Tolerant/Intolerant
by digby
There’s lots of positive chatter this week-end about Sally Kohn’s excellent piece in the Washington Post about the limits of liberal tolerance. It’s an excellent question. Along with our bent for altruism and empathy, it’s a real Catch 22 for liberals seeking to live their values. It’s a little bit hard to it when the act of doing so empowers those who are hostile to them. There was a guy named Jesus who had some things to say about that but his teachings on the subject a very out of fashion these days, particularly among the people who hate tolerance, altruism and empathy. It’s more than a little bit ironic that they are the ones who’ve made a political litmus test out of being Christians.

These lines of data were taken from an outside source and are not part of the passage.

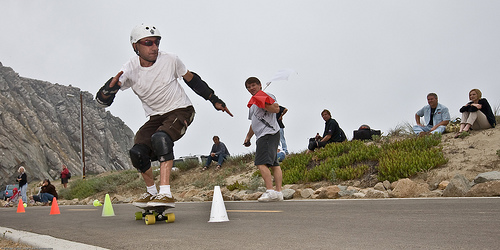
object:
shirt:
[114, 52, 192, 118]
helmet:
[127, 23, 161, 44]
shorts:
[127, 104, 199, 173]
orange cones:
[49, 197, 64, 215]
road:
[0, 194, 499, 250]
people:
[453, 88, 495, 139]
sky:
[0, 0, 500, 160]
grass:
[50, 121, 441, 201]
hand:
[209, 101, 237, 119]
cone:
[98, 193, 118, 217]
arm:
[92, 91, 120, 108]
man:
[410, 92, 450, 135]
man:
[308, 108, 348, 149]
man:
[199, 134, 230, 173]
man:
[31, 178, 61, 206]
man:
[58, 165, 71, 188]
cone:
[203, 185, 231, 223]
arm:
[412, 113, 422, 123]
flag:
[244, 92, 275, 110]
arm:
[177, 59, 221, 101]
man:
[241, 76, 284, 202]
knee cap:
[151, 126, 175, 168]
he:
[94, 21, 235, 205]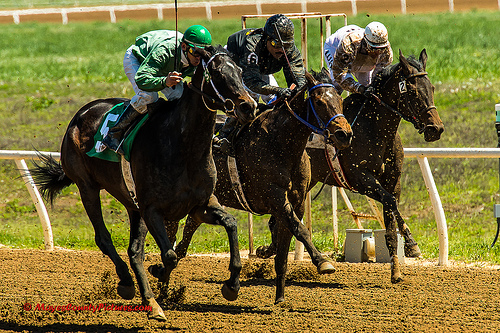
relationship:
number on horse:
[87, 110, 130, 158] [34, 40, 261, 313]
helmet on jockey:
[177, 24, 213, 50] [100, 23, 214, 157]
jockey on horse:
[100, 23, 214, 157] [34, 40, 261, 313]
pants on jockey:
[124, 49, 186, 114] [209, 14, 308, 153]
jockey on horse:
[209, 14, 308, 153] [214, 67, 354, 304]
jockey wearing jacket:
[209, 14, 308, 153] [225, 30, 307, 92]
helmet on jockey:
[177, 24, 212, 44] [99, 23, 212, 158]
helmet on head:
[261, 10, 296, 45] [259, 12, 296, 62]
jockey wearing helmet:
[209, 15, 309, 154] [261, 10, 296, 45]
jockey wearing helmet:
[317, 9, 398, 95] [363, 17, 392, 51]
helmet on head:
[363, 17, 392, 51] [356, 17, 398, 64]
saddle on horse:
[89, 105, 146, 162] [69, 62, 254, 313]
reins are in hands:
[187, 79, 224, 106] [164, 65, 183, 86]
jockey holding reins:
[101, 14, 214, 164] [187, 79, 224, 106]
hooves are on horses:
[102, 238, 421, 328] [10, 38, 454, 326]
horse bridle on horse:
[306, 99, 328, 123] [288, 79, 363, 160]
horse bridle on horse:
[295, 89, 337, 132] [220, 72, 334, 308]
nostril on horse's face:
[339, 131, 346, 138] [308, 63, 358, 151]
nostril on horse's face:
[352, 133, 354, 143] [308, 63, 358, 151]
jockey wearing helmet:
[100, 23, 214, 157] [180, 23, 212, 52]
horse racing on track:
[34, 40, 261, 313] [1, 245, 498, 331]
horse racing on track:
[201, 69, 353, 308] [1, 2, 498, 329]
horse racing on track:
[253, 48, 443, 285] [1, 245, 498, 331]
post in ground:
[1, 2, 58, 26] [322, 274, 442, 309]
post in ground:
[420, 144, 461, 269] [3, 246, 498, 331]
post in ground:
[8, 149, 58, 249] [3, 246, 498, 331]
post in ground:
[131, 4, 193, 27] [0, 4, 457, 31]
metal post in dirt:
[328, 179, 339, 259] [1, 245, 498, 331]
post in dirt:
[416, 156, 448, 267] [1, 245, 498, 331]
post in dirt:
[296, 11, 311, 72] [0, 0, 498, 330]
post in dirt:
[96, 12, 141, 28] [0, 0, 498, 330]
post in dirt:
[198, 3, 216, 15] [23, 256, 460, 321]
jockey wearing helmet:
[100, 23, 214, 157] [181, 21, 211, 45]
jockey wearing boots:
[100, 23, 214, 157] [95, 94, 138, 172]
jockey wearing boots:
[100, 23, 214, 157] [85, 124, 115, 167]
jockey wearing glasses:
[100, 23, 214, 157] [181, 43, 206, 57]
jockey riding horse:
[209, 14, 308, 153] [96, 72, 354, 322]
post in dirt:
[322, 146, 353, 257] [281, 247, 430, 313]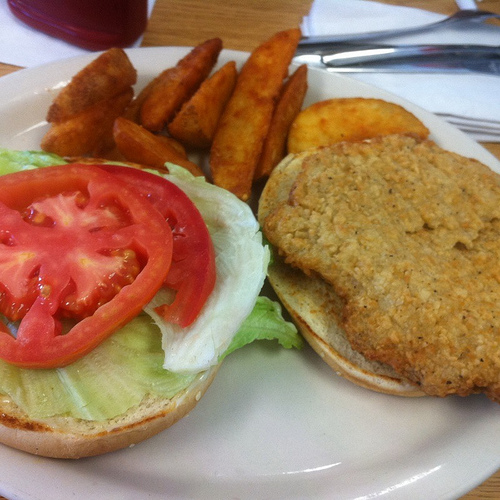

It’s also, by the way, what sets the liberals apart from your commies — their system doesn’t really incorporate those values either, even if they share some hostility toward capitalistic excess. But don’t tell that to the right wingers. But then they also think liberals are in cahoots with Islamic fundamentalists who believe women should be stoned for adultery and gays should be hung, so they have a bit of a hard understanding these nuances.
The perennial question is what to do about it and after years of pondering this question I think it comes down to this: you can be altruistic and empathetic even when people are mean and ungrateful. Those values aren’t dependent upon how others receive them. And in order to live in this world you have to be tolerant of human foibles and differences among us. But you can’t be tolerant of injustice, greed, cruelty and violence. It’s not all that hard to see the difference when you step back and look at it clearly.
Anyway, read Kohn’s article. It’s a very interesting discussion of our competing worldviews and asks the right questions. It’s a problem, no doubt about it. It’s always has been.